▶ [Provided passage]
######
The two functions, `compute_posterior_sentiment` and `compute_posterior_content`, are called once per review. These functions use the Bayes rule we saw in **Session 02** to compute the posterior probabilities that the review is about each topic (in the 2nd function) and the posterior probability that the sentiment in the review is positive and/or negative (in the 1st function). The functions are loading by executing the code cell below.

In [17]:
# Function for computing posterior sentiment
def compute_posterior_sentiment(prior, corpus_in, dict_words, p_w_given_c, TOT_DIMENSIONS):
    prior = np.array(prior)
    vec = CountVectorizer(vocabulary=dict_words, lowercase=True)
    word_matrix = vec.fit_transform([corpus_in]).toarray()

    # Check if there are any relevant words in the review, if there are, treat them. 
    # If not, use the prior.
    if word_matrix.sum() == 0:
        posterior = prior
        words_ = ['']
    else:
        # Positions in word matrix that have words from this review
        word_matrix_indices = np.where(word_matrix > 0)[1]

        # Initializing posterior vector
        posterior = np.zeros(TOT_DIMENSIONS)
        vec_likelihood = np.zeros(TOT_DIMENSIONS)
######
▶ [Data excerpts]
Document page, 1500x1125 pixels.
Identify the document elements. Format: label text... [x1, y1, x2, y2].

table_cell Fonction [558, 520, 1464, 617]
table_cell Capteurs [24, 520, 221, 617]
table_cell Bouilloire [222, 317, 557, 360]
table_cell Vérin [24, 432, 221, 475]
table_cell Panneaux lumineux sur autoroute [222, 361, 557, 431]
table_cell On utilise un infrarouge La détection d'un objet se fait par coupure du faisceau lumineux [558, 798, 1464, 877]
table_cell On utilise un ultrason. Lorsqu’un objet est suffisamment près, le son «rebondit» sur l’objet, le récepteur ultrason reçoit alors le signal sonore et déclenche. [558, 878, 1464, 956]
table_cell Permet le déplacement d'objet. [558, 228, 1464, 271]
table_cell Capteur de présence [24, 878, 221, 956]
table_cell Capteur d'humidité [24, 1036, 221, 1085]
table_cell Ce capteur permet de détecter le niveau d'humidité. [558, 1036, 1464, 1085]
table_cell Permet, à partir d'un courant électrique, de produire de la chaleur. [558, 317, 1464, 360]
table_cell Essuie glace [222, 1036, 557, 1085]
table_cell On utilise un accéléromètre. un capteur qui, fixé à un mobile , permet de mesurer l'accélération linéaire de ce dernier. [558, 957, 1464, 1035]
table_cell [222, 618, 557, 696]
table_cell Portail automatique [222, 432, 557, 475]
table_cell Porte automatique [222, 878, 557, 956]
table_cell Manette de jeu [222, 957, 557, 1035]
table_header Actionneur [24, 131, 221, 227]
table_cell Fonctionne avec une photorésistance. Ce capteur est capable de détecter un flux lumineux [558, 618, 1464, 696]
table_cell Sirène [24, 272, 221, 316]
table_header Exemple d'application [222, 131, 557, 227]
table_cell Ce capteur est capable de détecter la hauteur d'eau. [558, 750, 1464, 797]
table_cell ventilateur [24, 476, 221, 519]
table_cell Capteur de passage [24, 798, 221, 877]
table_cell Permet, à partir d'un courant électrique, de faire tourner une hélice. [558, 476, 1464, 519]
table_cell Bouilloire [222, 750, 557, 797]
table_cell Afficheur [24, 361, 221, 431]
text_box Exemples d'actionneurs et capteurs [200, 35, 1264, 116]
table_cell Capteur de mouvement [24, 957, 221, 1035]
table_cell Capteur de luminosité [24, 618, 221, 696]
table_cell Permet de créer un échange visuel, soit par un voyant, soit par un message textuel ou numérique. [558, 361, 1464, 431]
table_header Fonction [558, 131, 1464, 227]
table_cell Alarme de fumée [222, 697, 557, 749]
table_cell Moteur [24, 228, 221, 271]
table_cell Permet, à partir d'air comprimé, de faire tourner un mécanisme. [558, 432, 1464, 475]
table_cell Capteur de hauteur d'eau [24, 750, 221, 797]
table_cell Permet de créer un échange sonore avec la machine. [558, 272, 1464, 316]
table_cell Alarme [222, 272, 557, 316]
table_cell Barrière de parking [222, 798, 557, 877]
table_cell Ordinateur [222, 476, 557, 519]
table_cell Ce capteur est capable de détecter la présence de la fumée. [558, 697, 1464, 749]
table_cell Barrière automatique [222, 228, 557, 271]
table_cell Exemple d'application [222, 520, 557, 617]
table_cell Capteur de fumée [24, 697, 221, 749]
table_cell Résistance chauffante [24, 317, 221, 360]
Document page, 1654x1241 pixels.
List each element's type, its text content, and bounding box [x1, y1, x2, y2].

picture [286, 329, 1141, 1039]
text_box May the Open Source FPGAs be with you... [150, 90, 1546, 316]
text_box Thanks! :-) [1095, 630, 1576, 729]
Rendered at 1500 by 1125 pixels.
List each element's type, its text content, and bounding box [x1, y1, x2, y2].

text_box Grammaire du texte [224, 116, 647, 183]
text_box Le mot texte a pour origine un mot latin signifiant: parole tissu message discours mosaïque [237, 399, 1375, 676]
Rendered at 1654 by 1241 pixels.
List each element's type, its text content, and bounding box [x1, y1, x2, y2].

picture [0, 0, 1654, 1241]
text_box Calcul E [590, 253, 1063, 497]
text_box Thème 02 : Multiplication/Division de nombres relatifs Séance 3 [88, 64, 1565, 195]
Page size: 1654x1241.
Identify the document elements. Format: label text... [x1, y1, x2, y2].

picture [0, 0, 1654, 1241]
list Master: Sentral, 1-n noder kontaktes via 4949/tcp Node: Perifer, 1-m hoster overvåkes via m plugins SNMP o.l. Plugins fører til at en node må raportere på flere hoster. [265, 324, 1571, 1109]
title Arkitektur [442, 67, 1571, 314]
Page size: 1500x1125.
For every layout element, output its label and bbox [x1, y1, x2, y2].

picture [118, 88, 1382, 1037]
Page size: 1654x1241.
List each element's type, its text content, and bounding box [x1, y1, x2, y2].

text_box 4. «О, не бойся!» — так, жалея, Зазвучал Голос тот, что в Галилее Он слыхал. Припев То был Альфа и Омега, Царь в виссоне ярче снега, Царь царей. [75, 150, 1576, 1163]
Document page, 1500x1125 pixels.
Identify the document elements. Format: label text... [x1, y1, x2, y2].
######
▶ [Short problem A] In the text about the posterior sentiment function, what is used as the posterior when a review holds none of the relevant words?
▶ [Short problem B] Continue the code in the text about the posterior sentiment function from the point where it stops.

▶ [Exercise output A] The prior is used as the posterior.

▶ [Exercise output B]
        # Loop around words found in review
        for word_matrix_index in word_matrix_indices:
            word = vec.get_feature_names_out()[word_matrix_index]

            # Check if the word exists in p_w_given_c.words
            p_w_given_c_indices = np.where(p_w_given_c.words == word)[0]
            if p_w_given_c_indices.size > 0:
                p_w_given_c_index = p_w_given_c_indices[0]
                vec_likelihood = np.array([p_w_given_c.pos_likelihood[p_w_given_c_index], 
                                           p_w_given_c.neg_likelihood[p_w_given_c_index]])

                # Looping around occurrences | word
                for i in range(word_matrix[0, word_matrix_index]):
                    numerat = prior * vec_likelihood
                    denomin = prior.dot(vec_likelihood)
                    posterior = numerat / denomin

                    if np.sum(posterior) > 1.01:
                        raise Exception('ERROR')

                    prior = np.array(posterior)

        words_ = vec.get_feature_names_out()[word_matrix_indices]

    return {'posterior_': posterior, 'words_': words_}


# Function for computing posterior content
def compute_posterior_content(prior, corpus_in, dict_words, p_w_given_c, BIGRAM, TOT_DIMENSIONS):
    vec = CountVectorizer(vocabulary=dict_words, lowercase=True, ngram_range=(1, BIGRAM))
    word_matrix = vec.fit_transform([corpus_in]).toarray()

    # Check if there are any relevant words in the review, if there are, treat them. 
    # If not, use the prior.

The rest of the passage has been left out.